Requirement 1:
According to the Rome travel piece below, how much money is taken out of the Trevi Fountain each week?
Requirement 2:
Continue the Rome travel piece below from the point where it ends.

I headed for the Trevi Fountain where Neptune towers over snorting sea horses. It was here that a soaking-wet Anita Ekberg seduced Marcello Mastroianni in La Dolce Vita. But horror: the water has been drained and scaffolding defaces its statues.
“In the film Three Coins in the Fountain it was said if you threw a coin over each shoulder you would one day return to Rome, so everybody does,” explained my guide. “Do you know how much money they take out of the fountain each week? €40,000.”
It’s lunchtime and the aroma of garlic, olive oil and pasta wafts from the bustling pavement trattorias, reminding me of the previous night’s dinner at La Pergola rooftop restaurant at La Cavieleri, where Michelin starred chef Heinz Beck works his magic. When he cooked for Michele Obama she requested the recipe of his signature dish Fagotteli, a taste sensation in which black pepper, whipped cream, egg yoke and pecorino cheese are encased inside pasta.
La Cavalieri, like Rome itself, is gloriously extravagant, a Ducal palace crammed with paintings, tapestries and sculptures. Even Rudolph Nureyev’s costumes from the Royal Ballet are here. A £30m Tiepolo triptych hangs in the marble reception, sadly now behind glass after an American schoolboy was discovered throwing darts at it.
The hotel is set in fifteen acres of manicured parkland, adorned with cooling Mediterranean umbrella pines, scented by lemon trees, high on a hill above the city. It’s a serene castella where guests can escape the heat of the city centre, but easily accessible by a regular shuttle bus. Stone lions patrol the lawns guarding the Olympic-sized swimming pool. Bronze dolphins shoot jets of water. In the spa I enjoyed a gold facial. “Do I look like Goldfinger?” I asked my masseur as she applied 18 carrot strips to my crumbling visage. “No, King Tut,” she giggled.
I didn’t make it to the Colosseum, that high alter of public cruelty where ten thousand animals were butchered in it’s first days of opening and almost as many Christians (although for a laugh I did once enrol at Gladiator school, where I was given a wooden sword, steel breast plate, shield, tunic and taught to fight like Spartacus, while feeling like an extra in a Carry On film).

Listed entries:
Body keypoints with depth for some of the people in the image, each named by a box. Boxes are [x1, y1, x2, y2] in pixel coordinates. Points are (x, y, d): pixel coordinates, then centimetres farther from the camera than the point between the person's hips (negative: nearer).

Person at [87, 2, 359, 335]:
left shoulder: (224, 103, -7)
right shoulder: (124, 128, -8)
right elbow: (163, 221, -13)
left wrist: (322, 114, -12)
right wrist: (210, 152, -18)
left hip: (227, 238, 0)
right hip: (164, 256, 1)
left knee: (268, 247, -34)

Final answer 1:
€40,000

Final answer 2:
I did, however, manage to duck into the Sistine Chapel. Gazing up at Michaelangelo’s painting of God touching the hand of man, he told me: “Pope Julius 11 was an impatient pontiff. He told Michaelangelo, who tried to get out of the commission, ‘paint the ceiling or hang’. But Michaelangelo got his own back. He showed the Vatican’s chief censor being bitten in a delicate place by a snake and the Pope himself is depicted consigned to hell. Even Adam is shown picking the apple in the garden of Eden, the message being that man not woman was responsible for original sin.” Benedetto points to another tableaux in which a desperate offender is being dragged by his testicles to the fires of hell, punishment for sexual crimes. “We know who this is,” he says, “Berlusconi!”
So much to see, so little time. We all feel we know Rome because it’s so prominent in the vernacular. “Rome wasn’t built in a day”, “When in Rome do as the Roman’s do,” even Monty Python’s “What Have The Roman’s Ever Done For Us?”. But it’s still a city of surprises. Who’d have thought Pope Francis was into cricket and hosted an English team captained by author Sebastian Faulkes against a Vatican eleven? Or that he would sanction a calendar with each month featuring a hunky young priest?
Rome is a city which savours its own wonderfulness, and why not, when even James Bond has to accept defeat here.
From here to eternityEven in ancient Rome, the city was referred to as “eternal”. This is because Romans sincerely believed that no matter what happened in the world, no matter how many wars were won or lost, the city itself would go on forever.